Aussie budget backs small businesses
THE Australian government yesterday unveiled a budget it said would support small businesses and promote jobs growth as it sought to stimulate a flagging economy hit by slumping commodity prices.
The budget shifted away from a focus on reining in a huge deficit after harsh cuts to welfare, education and health sparked a voter backlash last year and triggered a challenge to Prime Minister Tony Abbott’s leadership.
Instead, the government will roll out a A$5.5 billion (US$4.4 billion) small business package, mostly tax cuts, to stimulate investment, as well as a A$4.4 billion boost to funding for family-focused policies such as childcare.
“In this budget, whilst we are continuing with a credible path of fiscal consolidation of around half a percent of GDP per year, we are mindful that we continue to deal with some headwinds, but we are coming through the most difficult days,” Treasurer Joe Hockey said.
“The Australian economy is going to grow faster.
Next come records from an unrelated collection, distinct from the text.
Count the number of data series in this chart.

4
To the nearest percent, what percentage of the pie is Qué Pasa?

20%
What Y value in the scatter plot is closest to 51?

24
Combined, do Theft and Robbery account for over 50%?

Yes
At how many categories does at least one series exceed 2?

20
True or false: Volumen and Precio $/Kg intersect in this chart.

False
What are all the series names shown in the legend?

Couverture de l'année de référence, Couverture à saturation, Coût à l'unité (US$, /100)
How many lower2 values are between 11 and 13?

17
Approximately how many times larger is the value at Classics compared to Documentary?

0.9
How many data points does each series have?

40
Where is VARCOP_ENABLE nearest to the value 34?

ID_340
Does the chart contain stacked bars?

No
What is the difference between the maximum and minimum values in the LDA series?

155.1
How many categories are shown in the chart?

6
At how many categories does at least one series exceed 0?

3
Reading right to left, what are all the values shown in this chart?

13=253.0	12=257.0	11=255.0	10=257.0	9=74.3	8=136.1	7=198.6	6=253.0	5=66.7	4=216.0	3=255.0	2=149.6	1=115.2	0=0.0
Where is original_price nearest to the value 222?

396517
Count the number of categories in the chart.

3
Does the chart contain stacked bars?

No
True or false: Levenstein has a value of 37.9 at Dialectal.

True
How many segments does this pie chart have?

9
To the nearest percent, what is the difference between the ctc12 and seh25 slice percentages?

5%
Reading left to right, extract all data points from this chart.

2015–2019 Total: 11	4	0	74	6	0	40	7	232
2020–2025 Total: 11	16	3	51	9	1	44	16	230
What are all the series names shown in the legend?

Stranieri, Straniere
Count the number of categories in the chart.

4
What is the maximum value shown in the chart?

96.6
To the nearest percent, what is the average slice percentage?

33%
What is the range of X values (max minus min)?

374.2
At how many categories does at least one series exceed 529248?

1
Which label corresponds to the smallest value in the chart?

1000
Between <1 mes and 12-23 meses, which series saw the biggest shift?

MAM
The deficit is coming down.”
The budget papers showed that forecast tax receipts had been cut by A$52 billion over the four years to 2017-18, driven by an almost 50 percent fall in the price of iron ore, Australia’s biggest export, and weak wages growth.
But Hockey said despite the hit to revenue, the budget deficit was expected to come in at A$35.1 billion, or 2.1 percent of GDP, in 2015-16, below analysts’ hopes of above A$40 billion.
The government also continued to forecast a return to surplus by 2019-20.
Australia has struggled to rebalance away from a dependence on mining as an unprecedented resources investment boom helped the economy avoid a recession for more than two decades.
Unemployment has edged up over the past year, peaking at an 11-year high of 6.3 percent in January. Consumer and business confidence were soft on economic concerns.
The central bank has tried to lift growth by cutting interest rates to a new record low of 2 percent at its last meeting.
The government forecast the jobless rate could rise to 6.5 percent in 2015-16 before falling to 6.25 percent the following year.